### Supplied passage:
It can hardly have escaped the attention of superannuation fund executives and trustees that the tax concessional status of superannuation has made the industry a target for economists and others pursuing agendas associated with rapidly reducing the size of the Budget deficit. 

The arguments being mounted by these various economists and commentators is that the tax being foregone by the Government on superannuation amounts to nearly $40 billion a year and they quote Treasury figures to sustain this argument. 

It is worth noting that these arguments were proferred by the economists and commentators both before and after the handing down of the Federal Budget and that as public outrage mounted over cuts to particular welfare programs it was argued that superannuation was escaping unscathed. 

In political terms, it seems entirely likely that the Australian superannuation industry should accept that its sheer size will make it an ongoing target for critics pursuing particular agendas, including some very senior public servants within the Federal Treasury. 

However accepting the prosecution of a particular agenda is not the same as accepting the validity of that agenda - something which was recently made clear by former senior adviser to former Prime Minister and Treasurer, Paul Keating, Dr Don Russell. 

Addressing a recent Super Review Post-Retirement and Ageing Forum, Russell strongly counter-punched the notion that providing tax concessions to superannuation could be directly translated into foregone revenue on the part of the Government. 

Rather, Russell argues that in the absence of tax concessionality, there is a strong likelihood that Australia’s superannuation guarantee regime would cease to exist and it follows that in some circumstances the Budget savings extracted become illusory.

### Task input:
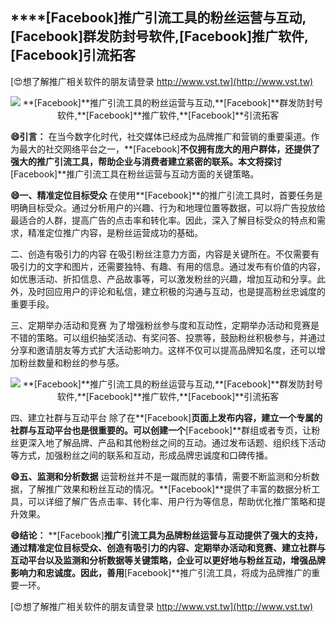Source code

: ## ****[Facebook]**推广引流工具的粉丝运营与互动,**[Facebook]**群发防封号软件,**[Facebook]**推广软件,**[Facebook]**引流拓客**

[😍想了解推广相关软件的朋友请登录 http://www.vst.tw](http://www.vst.tw)

 <center><img src="https://vst.tw/MP4/tuiguang/png/2.png" alt="**[Facebook]**推广引流工具的粉丝运营与互动,**[Facebook]**群发防封号软件,**[Facebook]**推广软件,**[Facebook]**引流拓客"></center>

**😄引言：**
在当今数字化时代，社交媒体已经成为品牌推广和营销的重要渠道。作为最大的社交网络平台之一，**[Facebook]**不仅拥有庞大的用户群体，还提供了强大的推广引流工具，帮助企业与消费者建立紧密的联系。本文将探讨**[Facebook]**推广引流工具在粉丝运营与互动方面的关键策略。

**😄一、精准定位目标受众**
在使用**[Facebook]**的推广引流工具时，首要任务是明确目标受众。通过分析用户的兴趣、行为和地理位置等数据，可以将广告投放给最适合的人群，提高广告的点击率和转化率。因此，深入了解目标受众的特点和需求，精准定位推广内容，是粉丝运营成功的基础。

二、创造有吸引力的内容
在吸引粉丝注意力方面，内容是关键所在。不仅需要有吸引力的文字和图片，还需要独特、有趣、有用的信息。通过发布有价值的内容，如优惠活动、折扣信息、产品故事等，可以激发粉丝的兴趣，增加互动和分享。此外，及时回应用户的评论和私信，建立积极的沟通与互动，也是提高粉丝忠诚度的重要手段。

三、定期举办活动和竞赛
为了增强粉丝参与度和互动性，定期举办活动和竞赛是不错的策略。可以组织抽奖活动、有奖问答、投票等，鼓励粉丝积极参与，并通过分享和邀请朋友等方式扩大活动影响力。这样不仅可以提高品牌知名度，还可以增加粉丝数量和粉丝的参与感。

 <center><img src="https://vst.tw/MP4/tuiguang/png/5.png" alt="**[Facebook]**推广引流工具的粉丝运营与互动,**[Facebook]**群发防封号软件,**[Facebook]**推广软件,**[Facebook]**引流拓客"></center>

四、建立社群与互动平台
除了在**[Facebook]**页面上发布内容，建立一个专属的社群与互动平台也是很重要的。可以创建一个**[Facebook]**群组或者专页，让粉丝更深入地了解品牌、产品和其他粉丝之间的互动。通过发布话题、组织线下活动等方式，加强粉丝之间的联系和互动，形成品牌忠诚度和口碑传播。

**😄五、监测和分析数据**
运营粉丝并不是一蹴而就的事情，需要不断监测和分析数据，了解推广效果和粉丝互动的情况。**[Facebook]**提供了丰富的数据分析工具，可以详细了解广告点击率、转化率、用户行为等信息，帮助优化推广策略和提升效果。

**😄结论：**
**[Facebook]**推广引流工具为品牌粉丝运营与互动提供了强大的支持，通过精准定位目标受众、创造有吸引力的内容、定期举办活动和竞赛、建立社群与互动平台以及监测和分析数据等关键策略，企业可以更好地与粉丝互动，增强品牌影响力和忠诚度。因此，善用**[Facebook]**推广引流工具，将成为品牌推广的重要一环。

[😍想了解推广相关软件的朋友请登录 http://www.vst.tw](http://www.vst.tw)



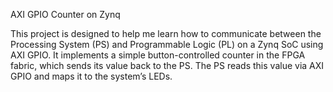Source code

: 
AXI GPIO Counter on Zynq

This project is designed to help me learn how to communicate between the Processing System (PS) and Programmable Logic (PL) on a Zynq SoC using AXI GPIO. It implements a simple button-controlled counter in the FPGA fabric, which sends its value back to the PS. The PS reads this value via AXI GPIO and maps it to the system’s LEDs.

### Using the information:
1 > Translate this sentence from the superannuation passage into Spanish: "Addressing a recent Super Review Post-Retirement and Ageing Forum, Russell strongly counter-punched the notion that providing tax concessions to superannuation could be directly translated into foregone revenue on the part of the Government."
2 > Transcribe the listing from its start through the line containing "在吸引粉丝注意力方面，内容是", leaving out the pictures.
The superannuation passage and the listing have nothing to do with each other.

### Responses for each task:
1 > Al intervenir en un reciente Super Review Post-Retirement and Ageing Forum, Russell rebatió con contundencia la idea de que otorgar concesiones fiscales a los fondos de jubilación pudiera traducirse directamente en ingresos no percibidos por parte del Gobierno.

2 >
Source code

: ## ****[Facebook]**推广引流工具的粉丝运营与互动,**[Facebook]**群发防封号软件,**[Facebook]**推广软件,**[Facebook]**引流拓客**

[😍想了解推广相关软件的朋友请登录 http://www.vst.tw](http://www.vst.tw)

 <center><img src="https://vst.tw/MP4/tuiguang/png/2.png" alt="**[Facebook]**推广引流工具的粉丝运营与互动,**[Facebook]**群发防封号软件,**[Facebook]**推广软件,**[Facebook]**引流拓客"></center>

**😄引言：**
在当今数字化时代，社交媒体已经成为品牌推广和营销的重要渠道。作为最大的社交网络平台之一，**[Facebook]**不仅拥有庞大的用户群体，还提供了强大的推广引流工具，帮助企业与消费者建立紧密的联系。本文将探讨**[Facebook]**推广引流工具在粉丝运营与互动方面的关键策略。

**😄一、精准定位目标受众**
在使用**[Facebook]**的推广引流工具时，首要任务是明确目标受众。通过分析用户的兴趣、行为和地理位置等数据，可以将广告投放给最适合的人群，提高广告的点击率和转化率。因此，深入了解目标受众的特点和需求，精准定位推广内容，是粉丝运营成功的基础。

二、创造有吸引力的内容
在吸引粉丝注意力方面，内容是关键所在。不仅需要有吸引力的文字和图片，还需要独特、有趣、有用的信息。通过发布有价值的内容，如优惠活动、折扣信息、产品故事等，可以激发粉丝的兴趣，增加互动和分享。此外，及时回应用户的评论和私信，建立积极的沟通与互动，也是提高粉丝忠诚度的重要手段。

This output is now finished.